• [CHALLENGE A]: In the forum reply, who is named as the editor of JSE?
• [CHALLENGE B]: List every person the forum reply names.

• [PASSAGE SHOWN]:
══════════

Hello?  To whom are you referring?  Me?  Who said i was a binary critic?
And far from 'dismissing' binary theory, my intent is to explain it in a
framework understandable to economists.

Which i've done.  If you've got a problem with it, confine yourself to the
merits.

It seems your major objection is that isoquant lines appear continuous, and
in reality, are not.  And you've sloshed 5,000 words on the board saying,
essentially, "aha.....the defects of MR theory are so glaring they cannot be
forced into a dynamic model such as Kelso's."

I had a discussion with Richard Hattwick, the editor of JSE, and i said,
"one criticism i expect to get is that i've used a tool that "can't" be
used......but in my trade I often use whatever tool is handy, if it does the
job."  To which he nodded his understanding.

I used this particular tool, not because it would 'discredit' Kelso or
Kelso's ideas, but because they work to explain the ideas.  Maybe not to
you, but to an economics audience they are useful.

Your assault on the defects of MRS analysis won't be the first, and won't be
the last.  I am well aware of the defects, as would be any other economist
who uses them.  Rodney Shakespeare has pointed out on several occasions now,
that I don't have any problem with the term 'productiveness,' or its use by
Mr. Kelso, or its use in this forum.  Never
have.  My intent is to define it in conventional terms, so that it belongs
to *all*
economics and not to a select few.

Incidentally, your criticisms are well taken.  As you may or may not  have
noticed, Alan Zundel and i have been exploring the microeconomics of b.e.
for the past weeks, trying to pin down the exact meaning of 'relative
productiveness'.  It's taken a couple of dozen posts, but communication has
occurred.  It's been a deliberate process, and that is better than
dissertation-length pronouncements which can't possibly be answered in
order.

I'm sorry you have such a negative view of my work.  But forty years of
evincing nothing but confusion from the use of kelsoantics has done little
for his program, imo.

I've set b.e. off on her own....she now belongs to 'economics', where she
has a place.  That should hardly be unwelcome.

══════════

• [PROVIDED INFORMATION]:
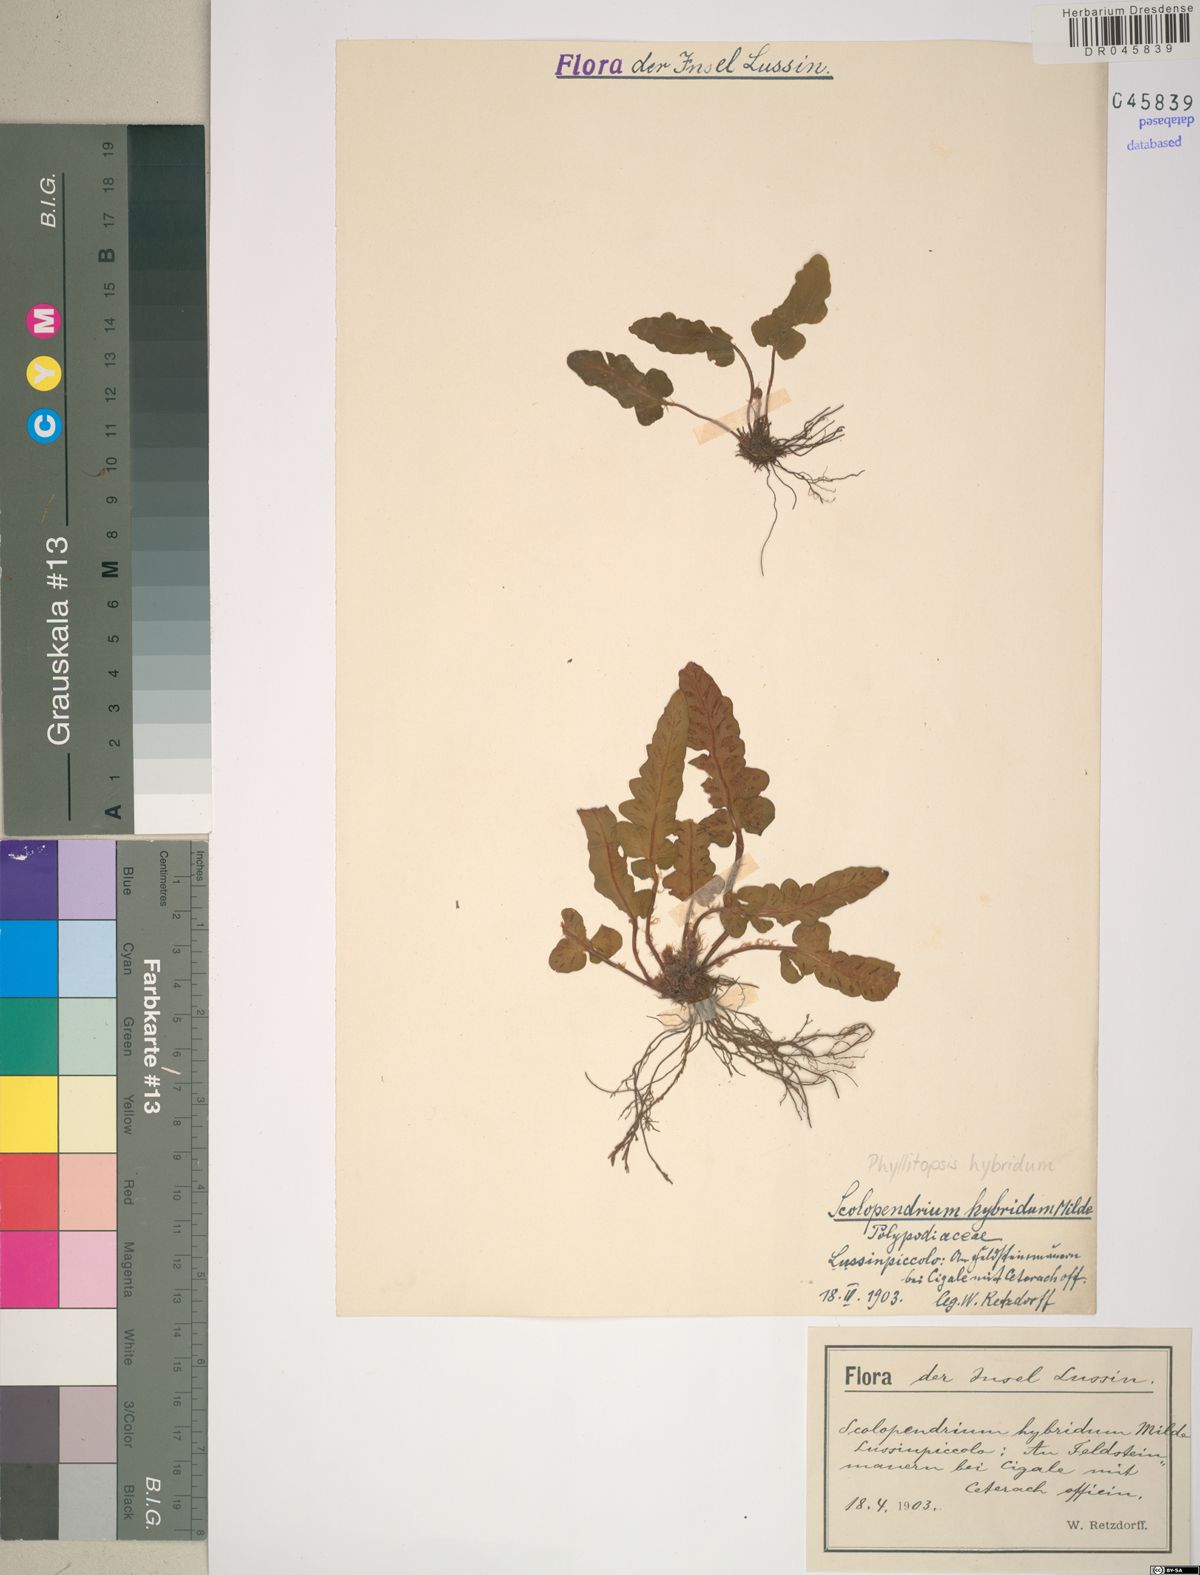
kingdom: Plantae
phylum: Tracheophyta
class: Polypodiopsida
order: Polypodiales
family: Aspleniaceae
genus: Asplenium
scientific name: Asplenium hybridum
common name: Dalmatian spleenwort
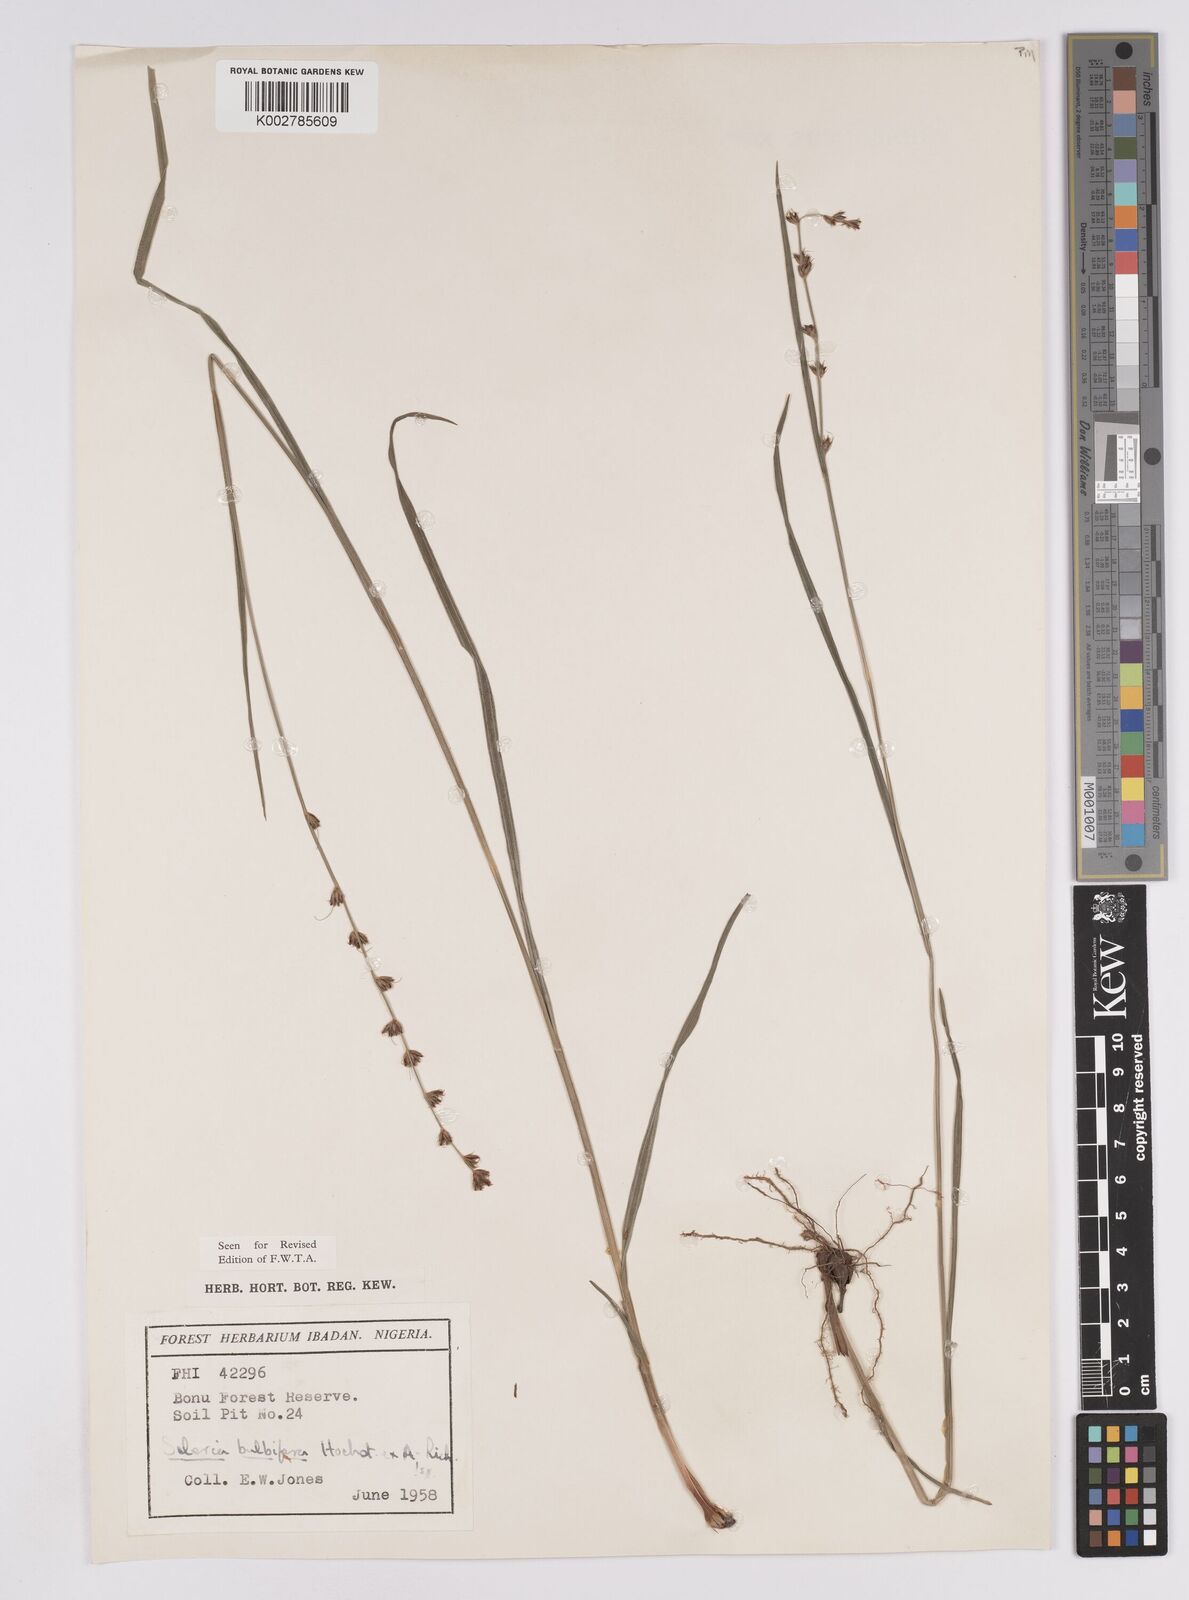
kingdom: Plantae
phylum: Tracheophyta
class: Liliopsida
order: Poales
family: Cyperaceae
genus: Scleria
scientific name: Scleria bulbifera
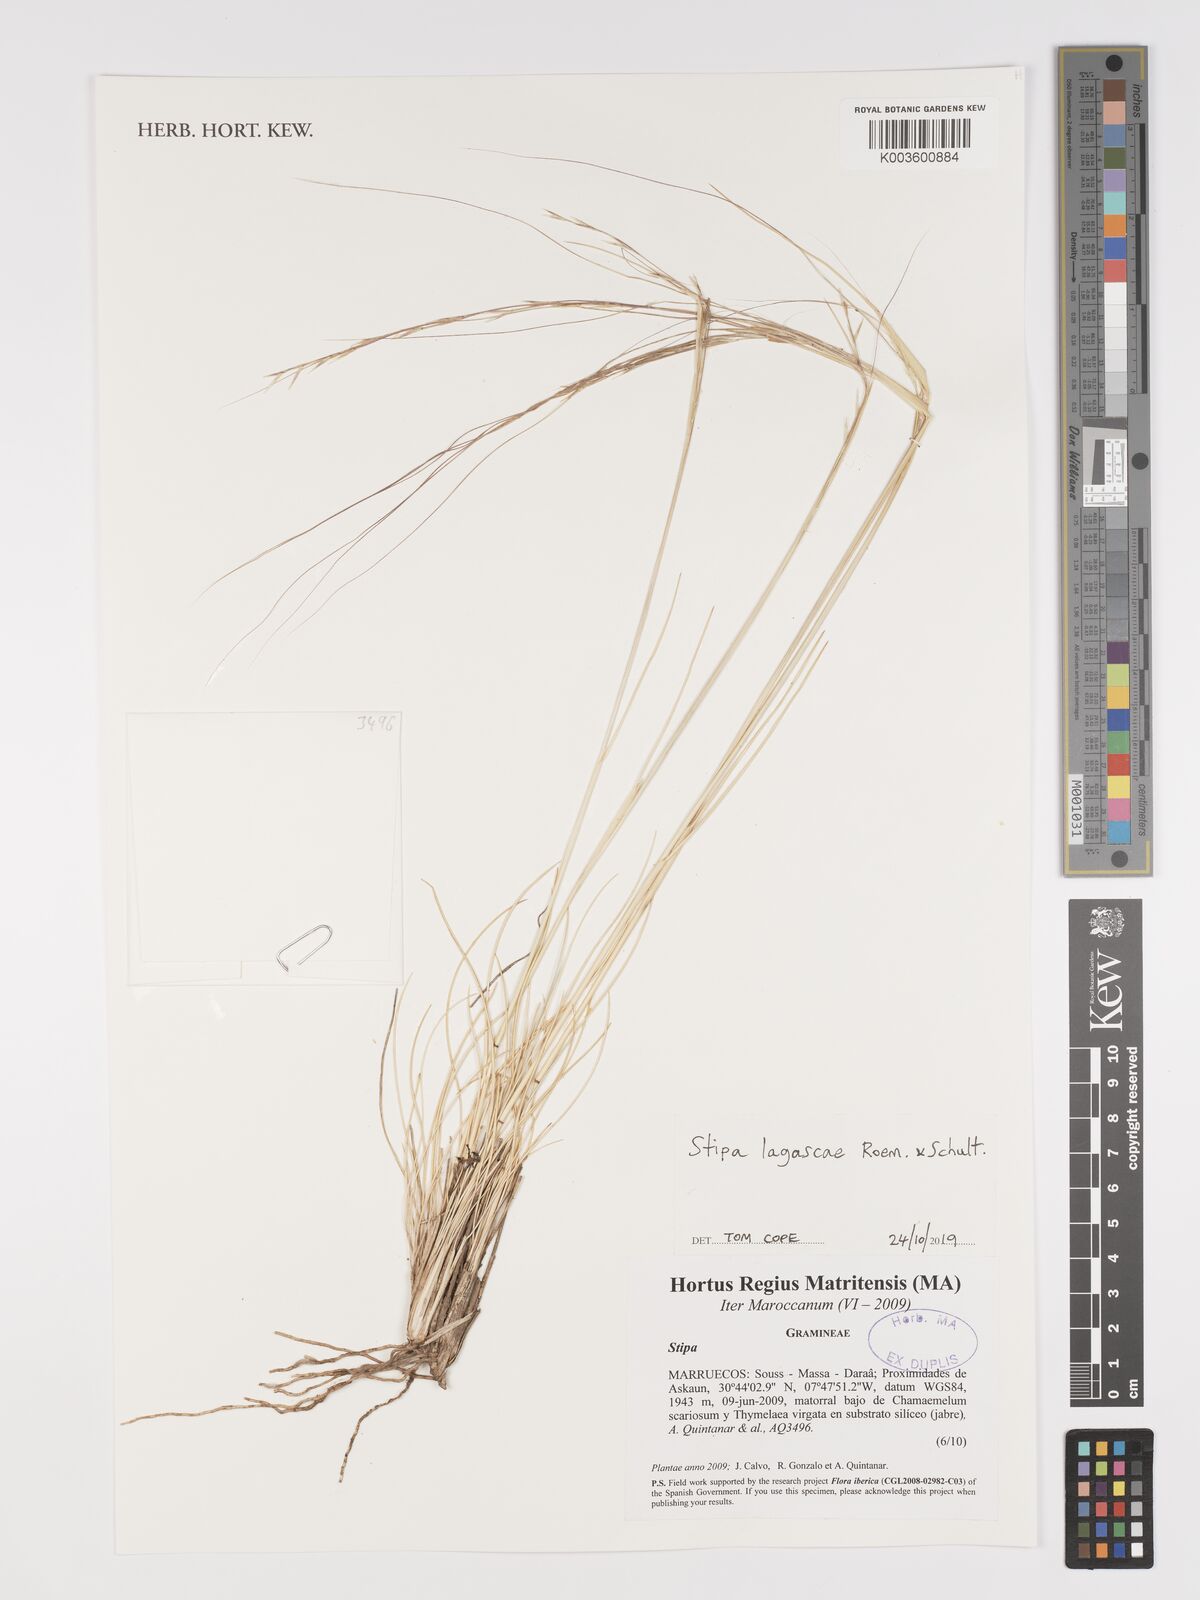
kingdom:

══════════

• [TASK SOLUTION A]: Richard Hattwick

• [TASK SOLUTION B]: Kelso, Richard Hattwick, Rodney Shakespeare, Alan Zundel